Sharwan asked OP Malhotra, the sports advisor and head at the school, to induct him.

“He had height and we made him work hard on fitness,” said OP Malhotra, who struggles with speech these days due to age.

Malhotra was a former director of physical education at DAV College. He had turned the college into a cricket powerhouse under his tenure and broke the dominance of established powerhouses like St Stephen’s and Hindu College in the 1980’s and 1990’s. At one point, there were seven or eight Delhi Ranji players from DAV like Raman Lamba, Manu Nayyar, Bantoo Singh, Ajay Sharma, Manoj Prabhakar etc. Some of DAV’s products went on to play first-class cricket for other states too.
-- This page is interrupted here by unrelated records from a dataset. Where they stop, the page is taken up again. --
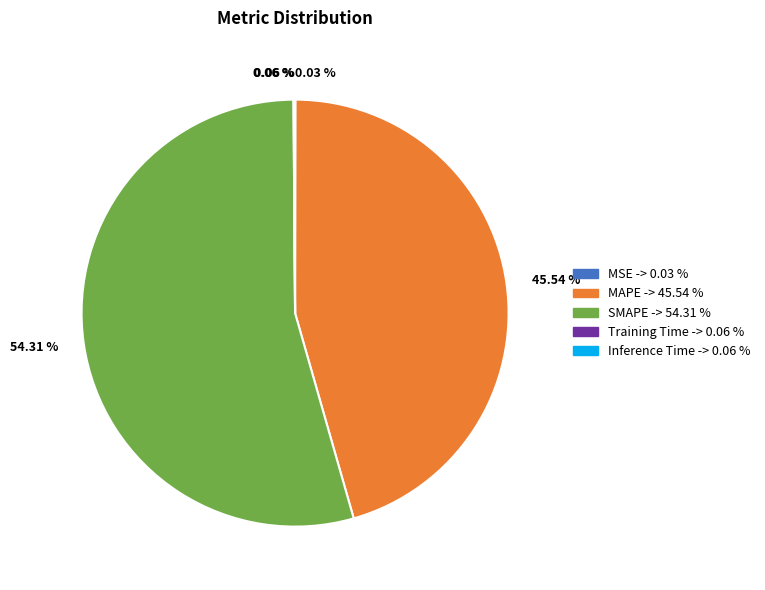

To the nearest percent, what is the difference between the largest and smallest slice percentages?

54%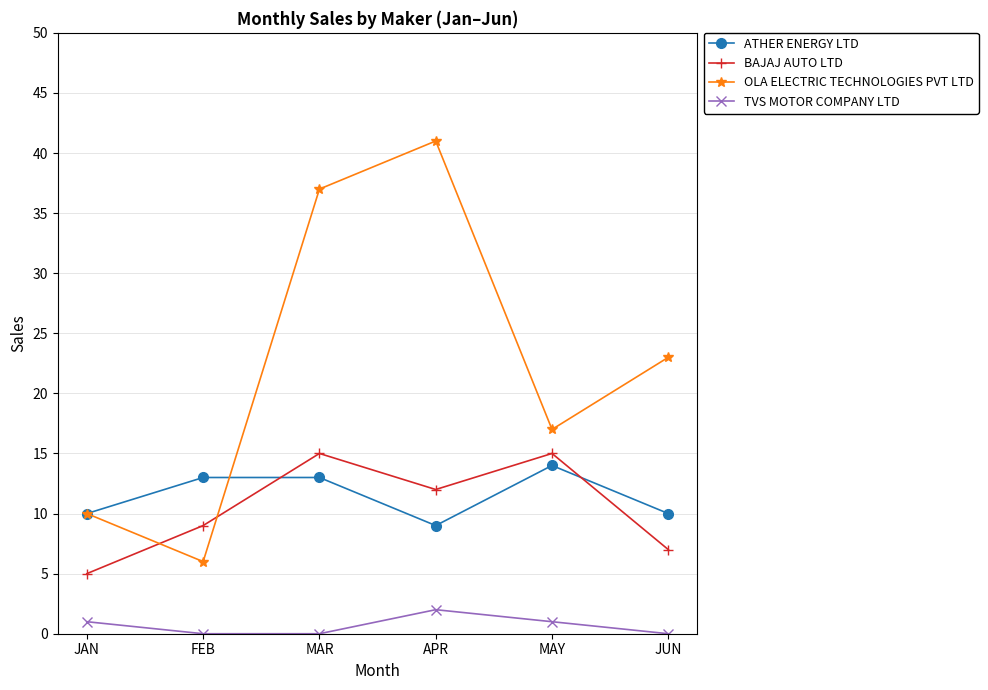

Which series ends up on top after the final intersection of BAJAJ AUTO LTD and OLA ELECTRIC TECHNOLOGIES PVT LTD?

OLA ELECTRIC TECHNOLOGIES PVT LTD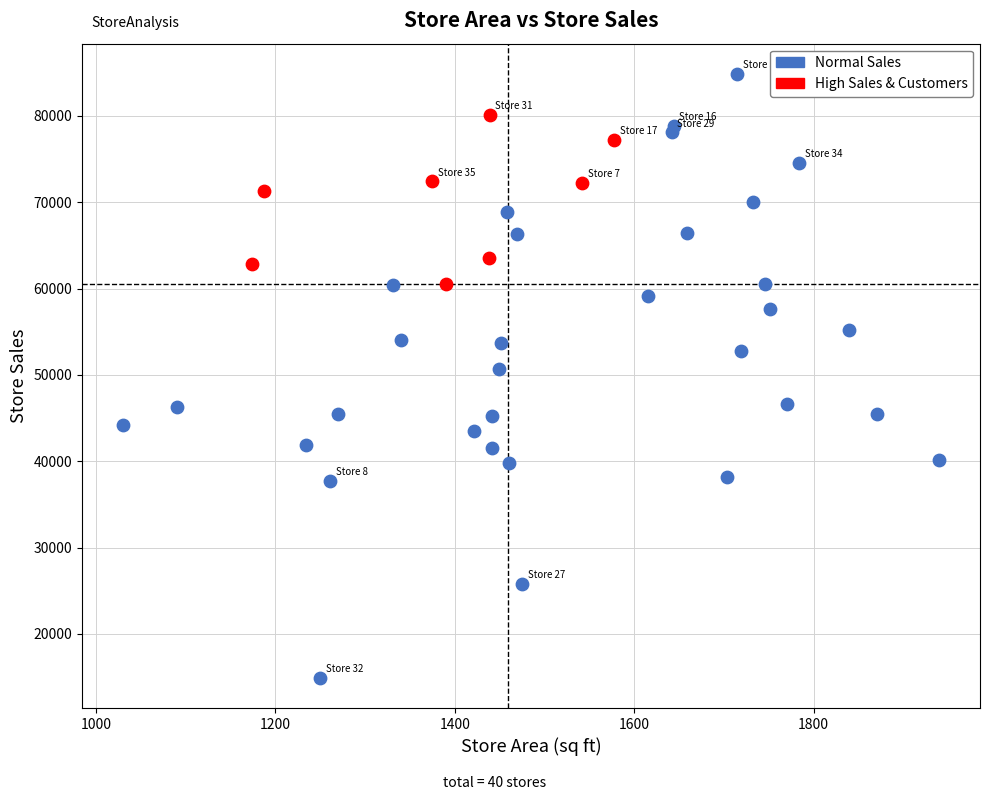

Which series has the largest Y range (max minus min)?

Normal Sales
Helped by his height and pace, Ishant catapulted into Delhi under-19 team and then to Ranji Trophy squad. Former India wicket-keeper Vijay Dahiya was playing his second last first class game in which Ishant made his debut.

“He was quick. What impressed us on the eve of the match was that he was getting a lot of bounce. In the match too, he was getting bounce on (the dead) Ferozeshah Kotla pitch. Bounce was his strongest point,” recalls Dahiya.

“Also the temperament. Bowling at the Kotla and not complaining even one bit or even asking how many he has to bowl,” Dahiya said.

Dahiya made 152 in that game and Ishant took four wickets in first innings, bowling as many as 34 overs — Ashish Nehra bowled 40 — as Delhi avoided exposing their spinners to Tamil Nadu batsmen who were good players of spin.

That habit of bowling lot of overs has continued since.

“From 2008 till now, a lot of things have changed but one thing that has remained unchanged is his long, long spells. That has been his strength throughout his career,” former India teammate Irfan Pathan, who was in the Indian squad for the 2007-08 tour of Australia where Ishant burst into limelight, told IANS.

“He has seen injuries, he has seen his wrist go down and then he worked on it and got back the original wrist position. (But) his strength has been bowling long spells, over and over again. That is why he survived for so many years. I wish him all the luck and hope he plays a lot more Tests,” added Pathan.

The resilience has shown through his career, especially with his battle with injuries, which started early in his career. He had a shoulder injury just before his Test debut (May 2007) which came just six months after his Ranji Trophy debut. During fielding practice with fielding coach Robin Singh in Dhaka, he was throwing under-arm to avoid straining it. Somehow his injury escaped notice and he made his Test debut, taking one wicket.

From there it was the Australia tour, and famously troubling then-Australia captain Ricky Ponting. Ishant had taken off.

He suffered injuries, took a season off from the Indian Premier League (IPL) and later realised he didn’t have the variations for limited overs cricket. He then honed himself into a fine Test bowler.

“Unfortunately his length was a bit short initially than it should have been, which is why he didn’t get many more wickets. Later when he started to pitch the ball further up, he started getting the rewards regularly,” said Dahiya who has also been head coach with Delhi Ranji team, for which Ishant plays, and Kolkata Knight Riders in the IPL.

It was the stint at Sussex in 2018 under the guidance of former Australia pacer Jason Gillespie that saw Ishant finding the length. He started to hit the pads, the knee roll as advised by Gillespie. The results began showing. Since the start of 2018, he has taken 76 wickets in 20 Tests at an average of 19.34.

“The greatest thing about Ishant is that he is continuously willing to learn. Even during the IPL 2020 in UAE, before he had side-strain, he was always looking to learn something or add a yard or two of pace. During quarantine, when many people were relaxing he was practicing,” says Dahiya.

Years later, after Ishant had made his debut, Bantoo met the principal at a tournament he had helped organise between schools from India and Pakistan.

“She said we should have admitted him. Honestly, when he was bowling at the nets at Salwan, even I wouldn’t have thought he will play India, let alone play 100 Tests,” recalls Bantoo.